■ AIM OF THE TASK: Return the following from the records below: each line, word for word, starting with the line that contains "(335, 515) = (418, 496): brown" and going on through the line that contains "(366, 237) = (298, 227): picture -> none", with nothing outside that range.

■ TASK MATERIAL:
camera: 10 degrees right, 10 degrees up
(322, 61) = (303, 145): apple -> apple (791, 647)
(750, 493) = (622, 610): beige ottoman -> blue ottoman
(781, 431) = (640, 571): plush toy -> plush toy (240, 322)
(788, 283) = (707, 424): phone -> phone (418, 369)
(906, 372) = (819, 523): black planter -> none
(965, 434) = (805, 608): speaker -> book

* * *

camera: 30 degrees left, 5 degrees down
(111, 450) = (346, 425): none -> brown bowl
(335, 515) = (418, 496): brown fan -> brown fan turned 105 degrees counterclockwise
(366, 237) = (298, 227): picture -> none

■ RESULT:
(335, 515) = (418, 496): brown fan -> brown fan turned 105 degrees counterclockwise
(366, 237) = (298, 227): picture -> none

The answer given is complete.